- **WORK TASK**: The result should be a word-for-word retyping of the entries below, free of pictures.

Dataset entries
"""

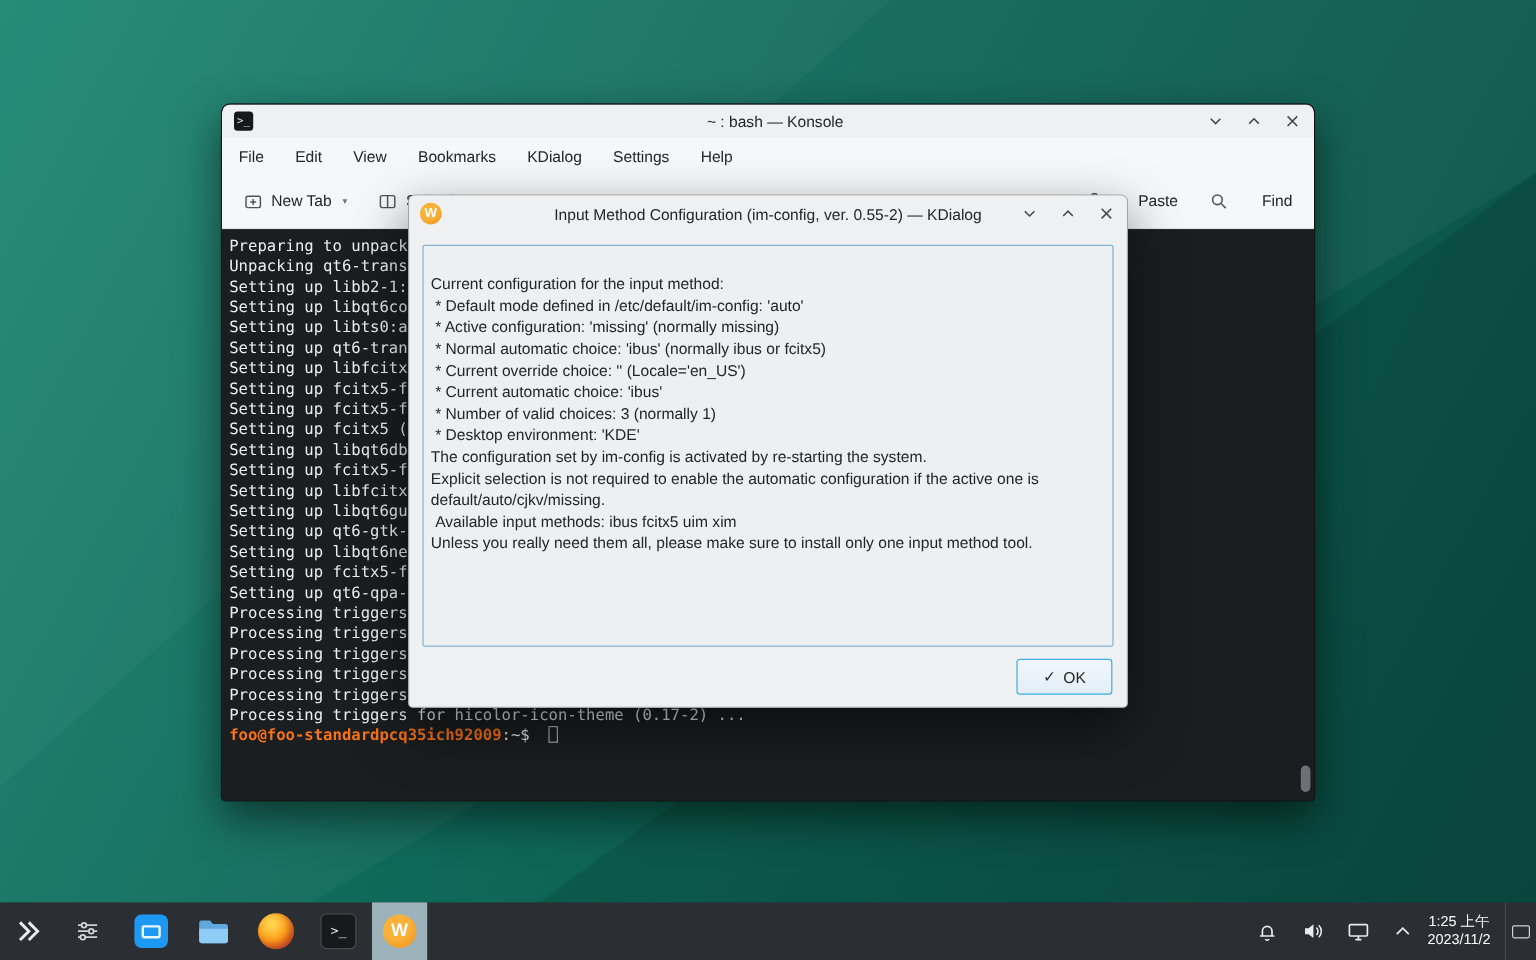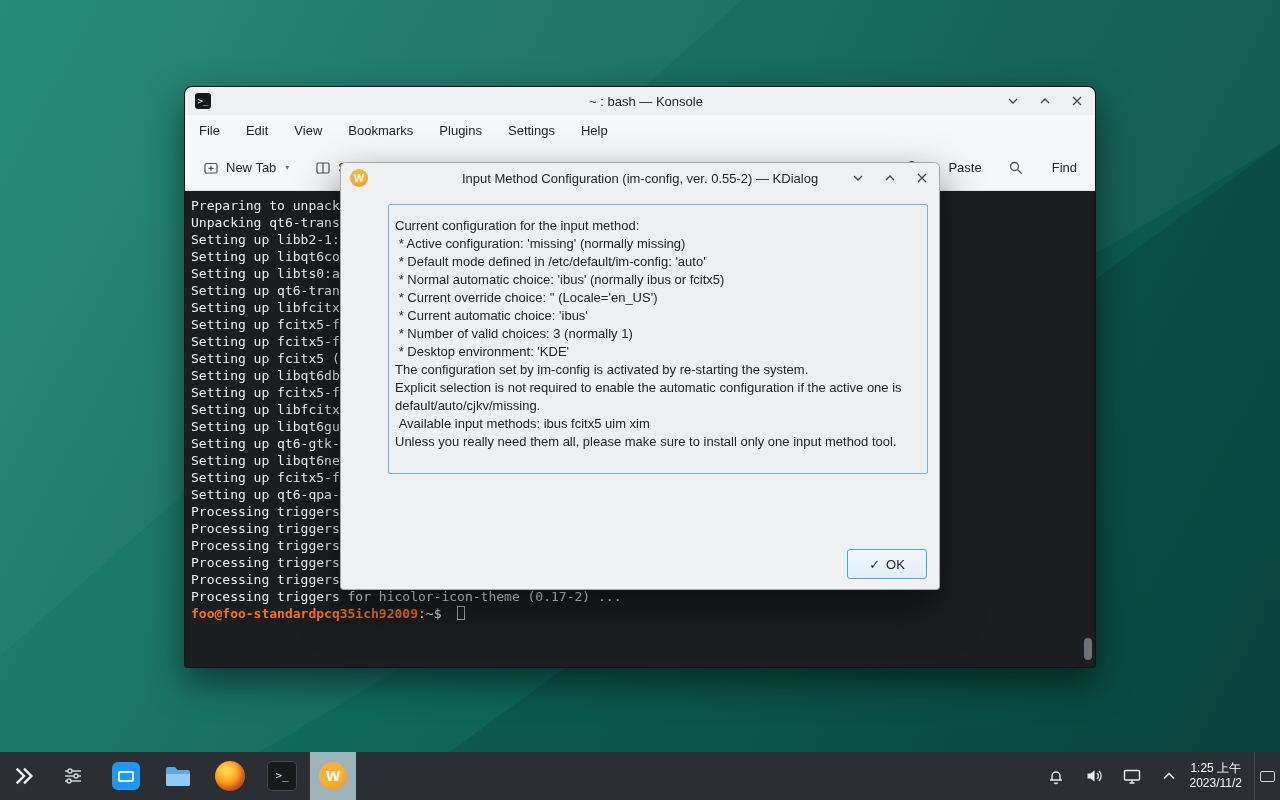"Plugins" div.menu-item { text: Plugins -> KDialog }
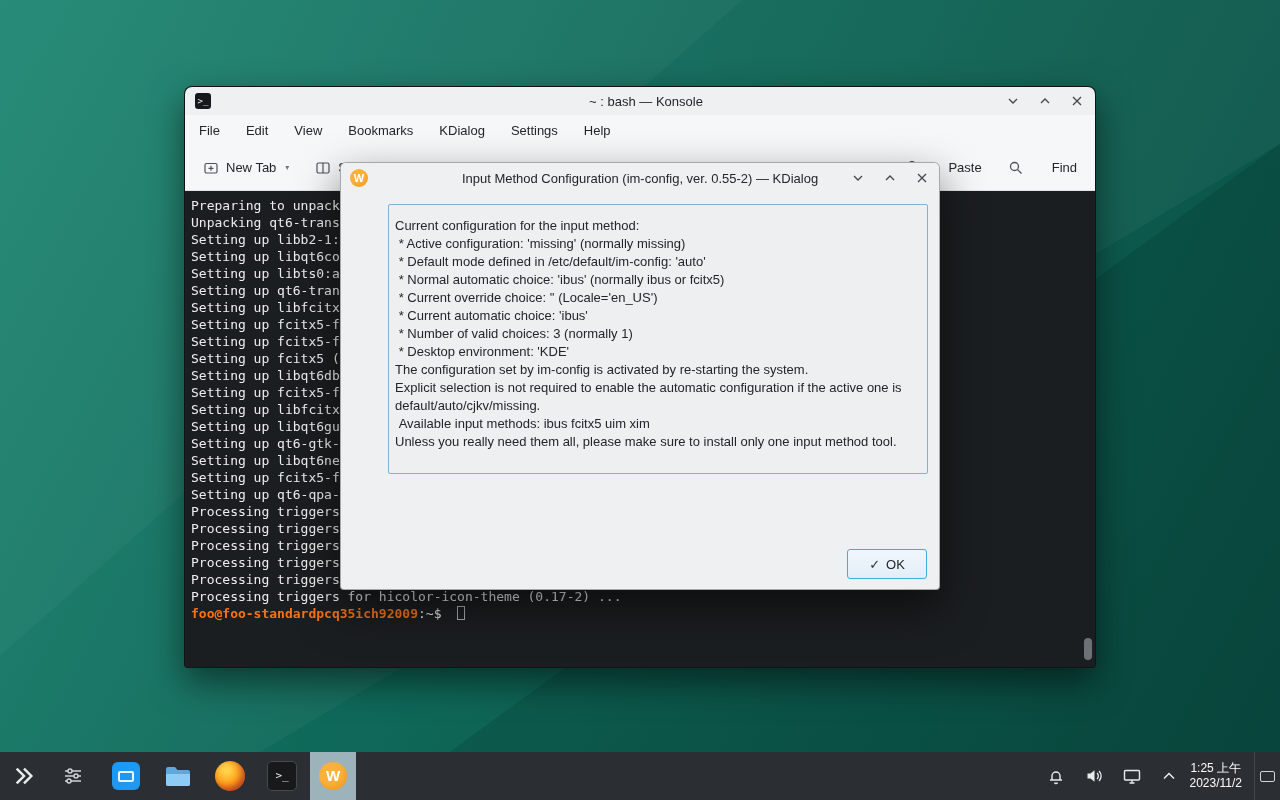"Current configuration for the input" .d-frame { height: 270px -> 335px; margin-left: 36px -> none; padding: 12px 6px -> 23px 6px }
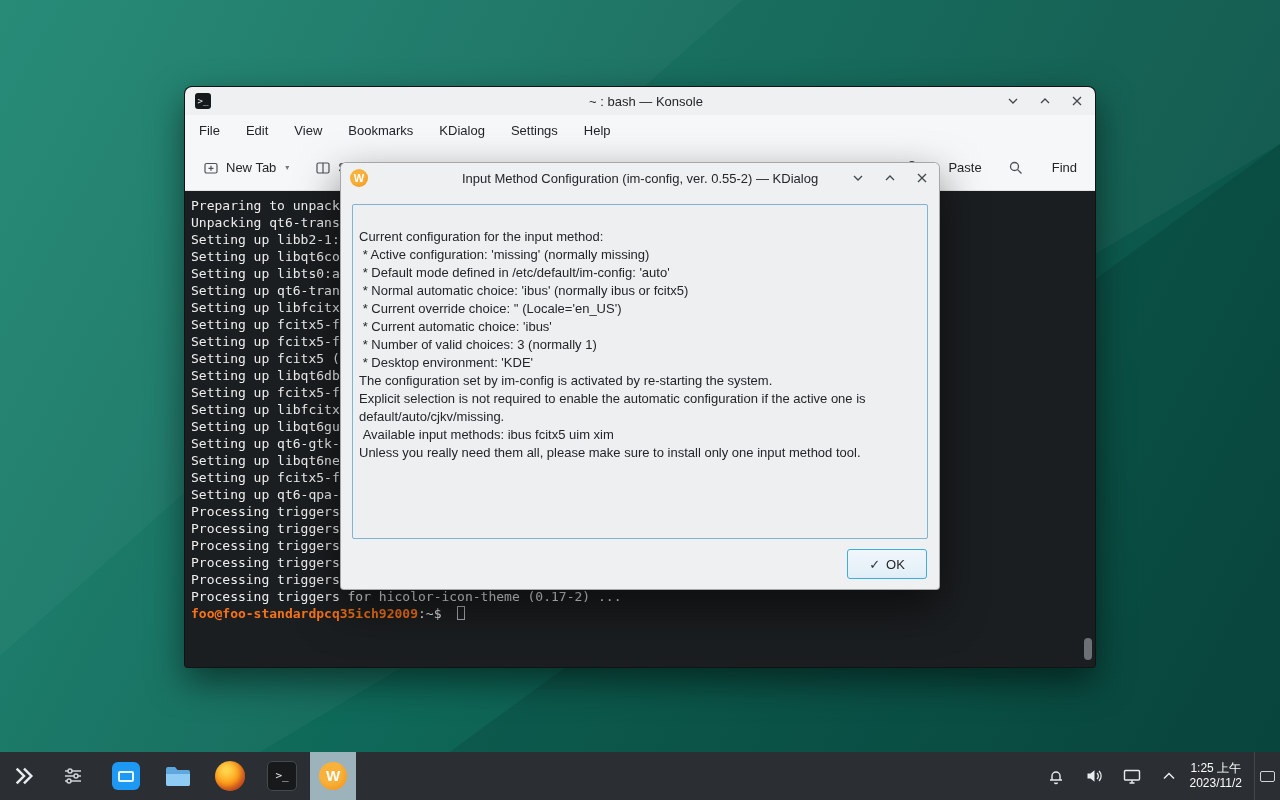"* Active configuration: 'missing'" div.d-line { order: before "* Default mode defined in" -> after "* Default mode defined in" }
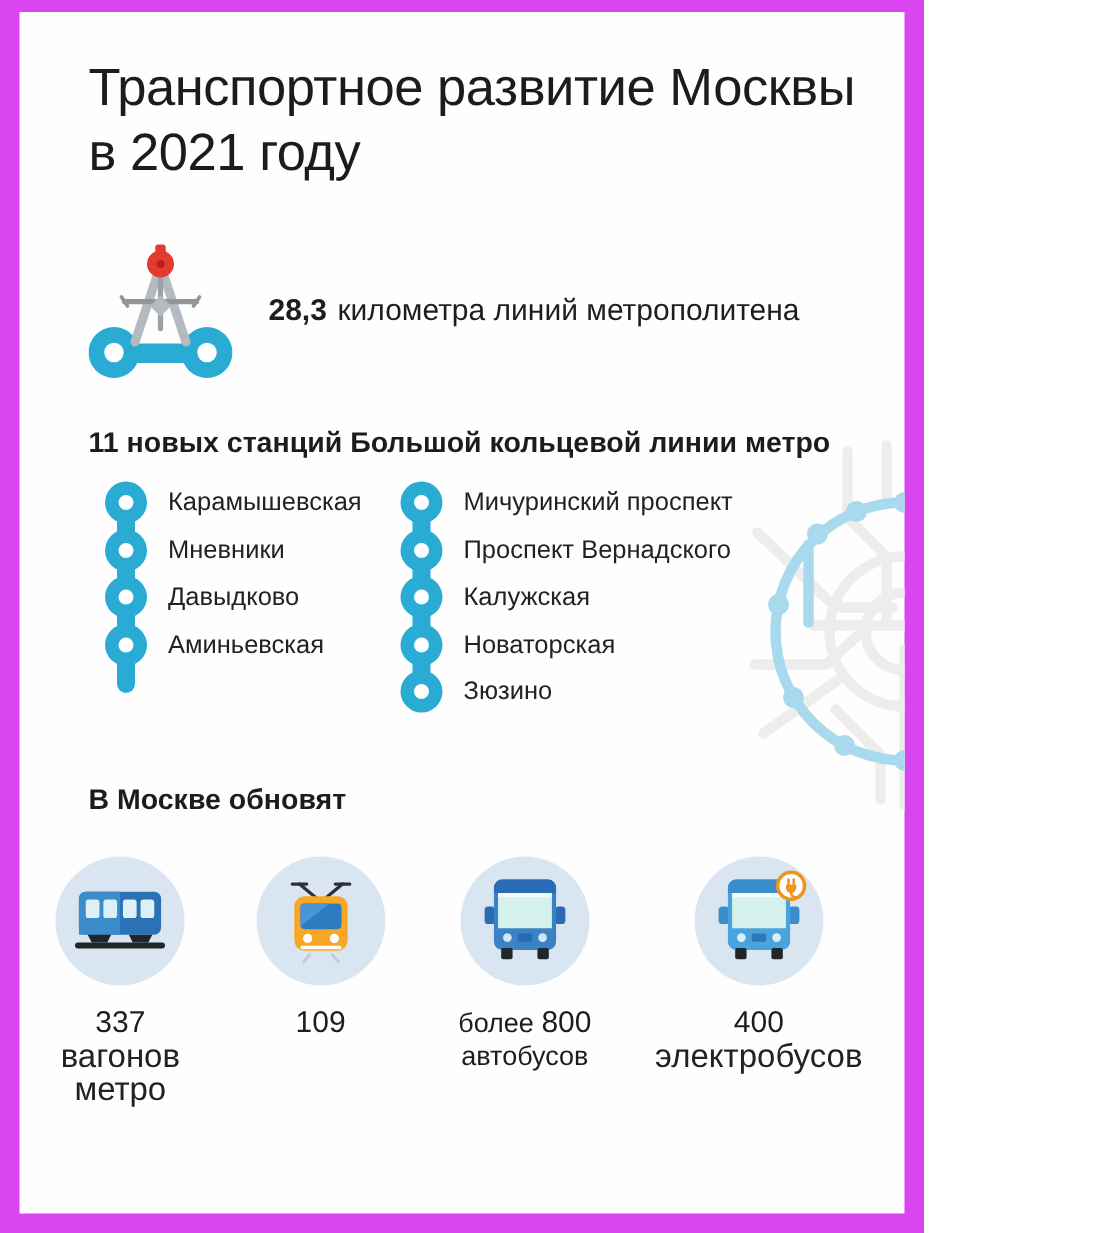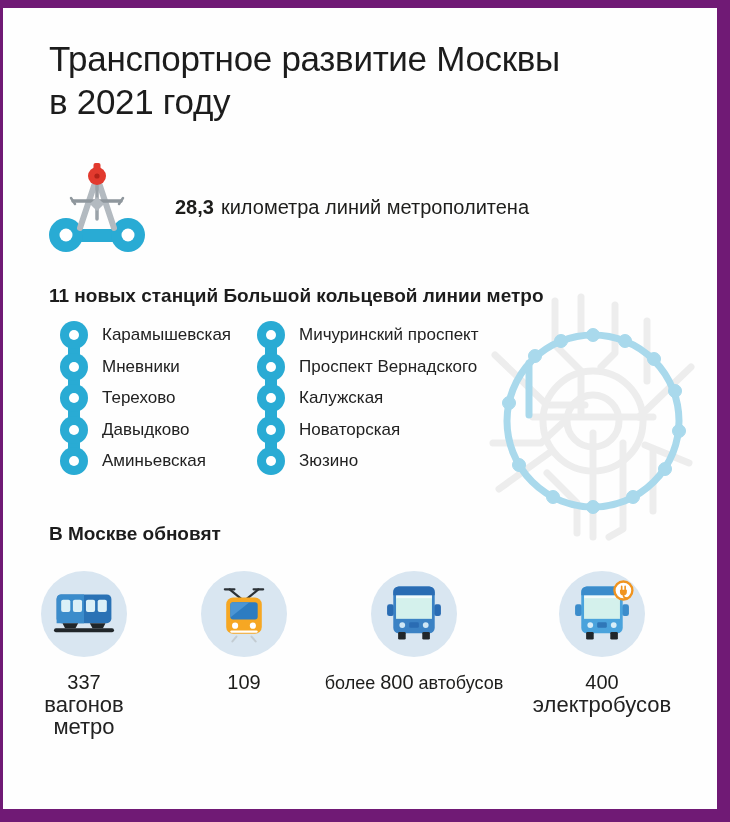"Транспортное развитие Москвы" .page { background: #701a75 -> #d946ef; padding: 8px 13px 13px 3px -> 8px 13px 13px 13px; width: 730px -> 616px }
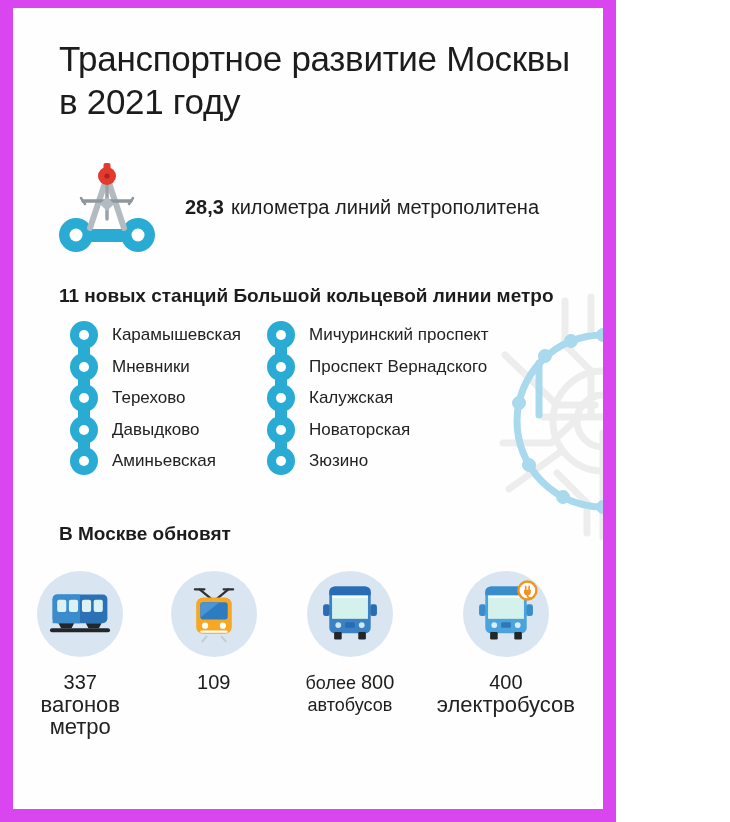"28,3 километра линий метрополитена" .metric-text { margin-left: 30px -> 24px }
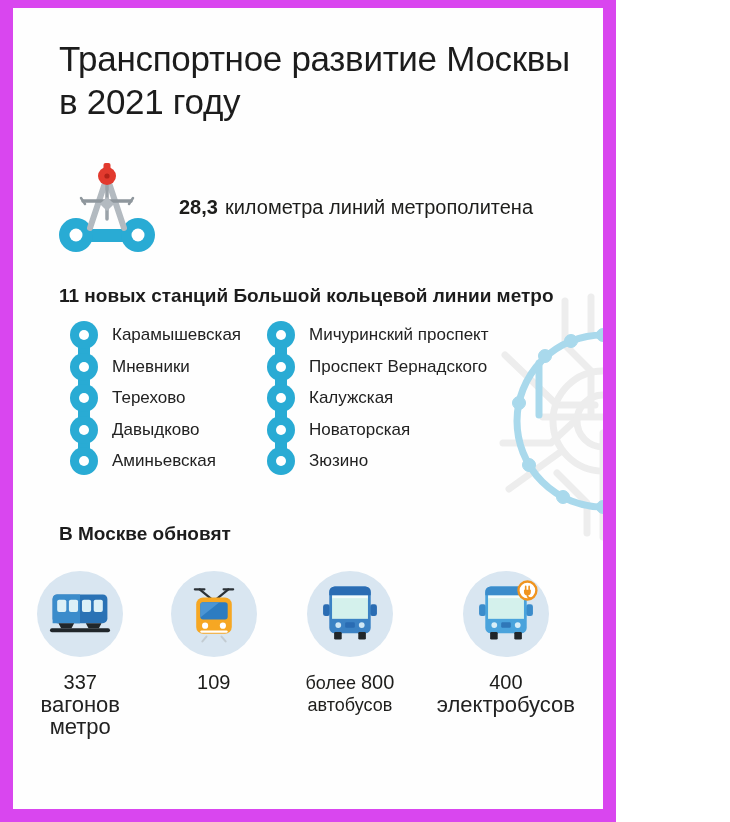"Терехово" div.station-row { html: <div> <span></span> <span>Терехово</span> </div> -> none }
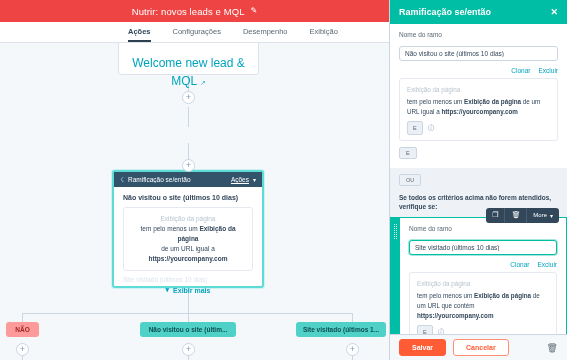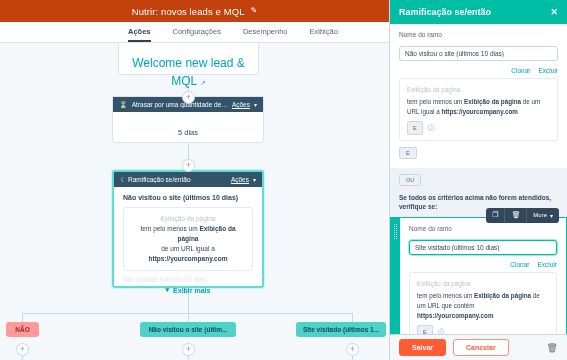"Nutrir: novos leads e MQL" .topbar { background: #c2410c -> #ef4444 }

"""

- **OUTPUT FOR THIS TASK**:
"Plugins" div.menu-item { text: Plugins -> KDialog }
"Current configuration for the input" .d-frame { height: 270px -> 335px; margin-left: 36px -> none; padding: 12px 6px -> 23px 6px }
"* Active configuration: 'missing'" div.d-line { order: before "* Default mode defined in" -> after "* Default mode defined in" }
"Транспортное развитие Москвы" .page { background: #701a75 -> #d946ef; padding: 8px 13px 13px 3px -> 8px 13px 13px 13px; width: 730px -> 616px }
"28,3 километра линий метрополитена" .metric-text { margin-left: 30px -> 24px }
"Терехово" div.station-row { html: <div> <span></span> <span>Терехово</span> </div> -> none }
"Nutrir: novos leads e MQL" .topbar { background: #c2410c -> #ef4444 }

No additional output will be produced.